Online beauty products retailer Feelunique also experienced strong
growth with turnover for December 2011 reaching £3.2 million—a 50
percent increase on December 2010. Cofounder and chief executive Aaron
Chatterley attributes the success to Feelunique’s broad product range
and social-media efforts.
Experience gifts specialist Buyagift recorded a sales growth of 10.2
percent in December 2011, partly thanks to a revamped website, while
designer outlet Cocosa had a record-breaking Christmas, up 125 percent
on last year.
Winners cautious about future
Another star performer this Christmas was department-store chain John
Lewis, which posted a 9.3 percent year-on-year rise in sales over the
Christmas trading period. Sales reached £596 million in the five weeks
to 31st December. Store sales were up 6.2 percent, while online sales
grew 27.9 percent during the period. But even John Lewis acknowledges
that “trade in 2012 will undoubtedly be challenging and economic
conditions volatile”.
A cracker of a Christmas at Very and Littlewoods owner Shop Direct Group came with strings attached. Sales in the six weeks to 31st December were up 9 percent on the previous year, but group chief executive Mark Newton-Jones noted that Christmas may have been so strong because customers chose to defer autumn/winter purchases until the peak Christmas period. As a result, he says, “this level of sales is not representative of 2011 as a whole or what we expect to see in 2012”. Shop Direct is therefore forecasting lower overall sales for the year ahead.

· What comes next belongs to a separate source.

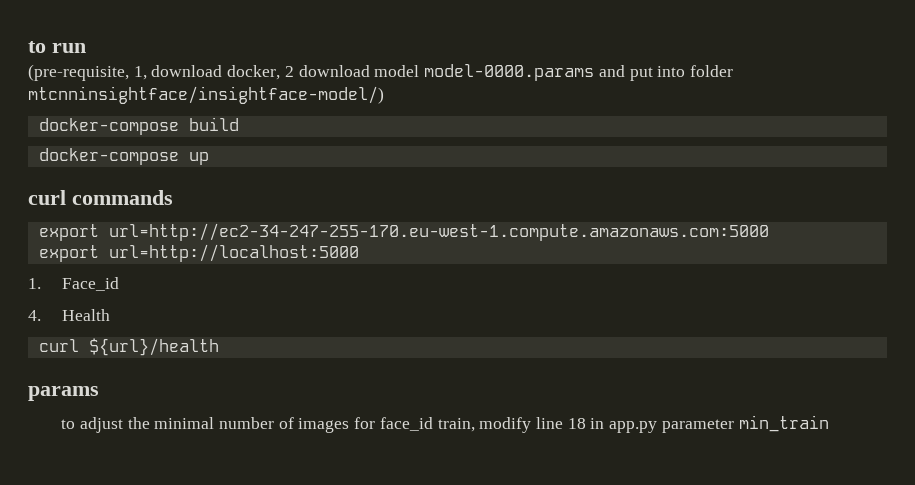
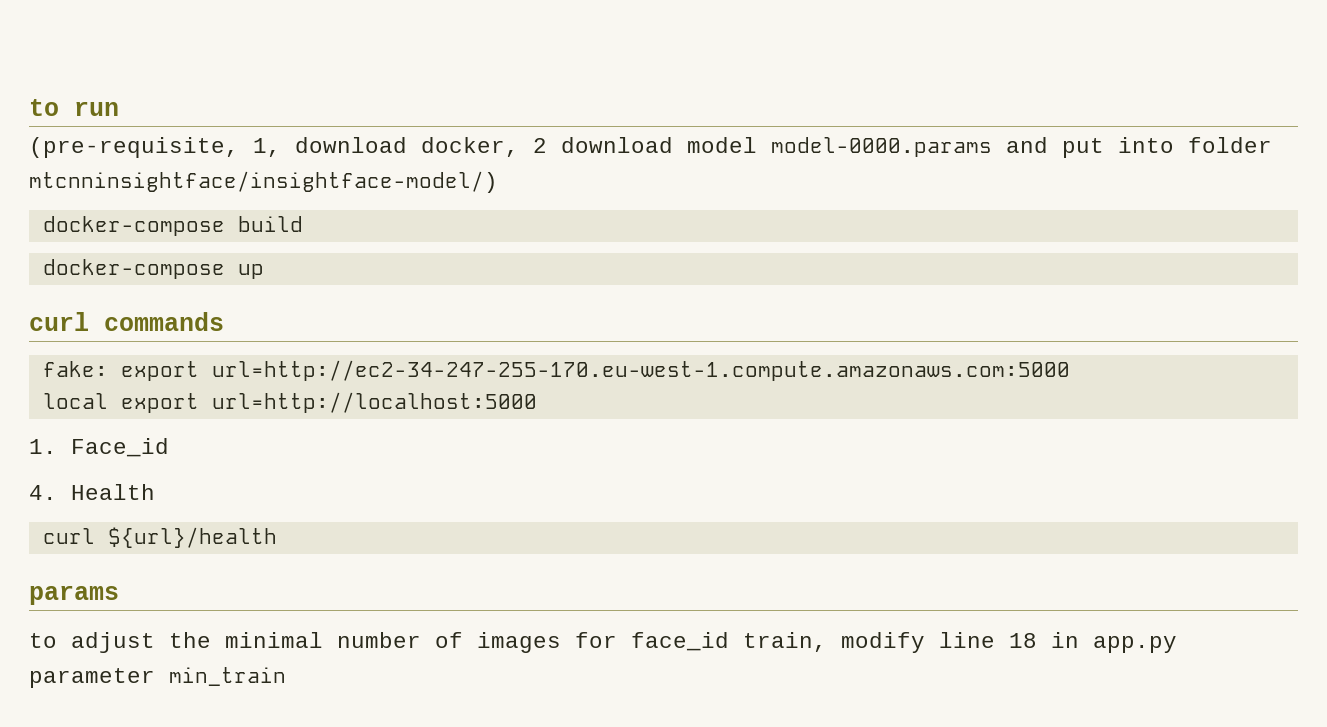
(173, 197) none -> [42,361,108,377] fake:
(769, 232) none -> [42,393,108,409] local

There’s no denying that consumers are under pressure, but Anne-Isabelle Choueiri of consultancy AT Kearney, had this sobering thought for retailers planning to rely on discounting to lift sales, “Constant promotions eat into retailers’ margins, decrease brand appeal and bore consumers. Unfortunately, even if all retailers suddenly kicked off the promotion habit, not everyone would survive 2012. Retailers should be bracing themselves for a tough year.”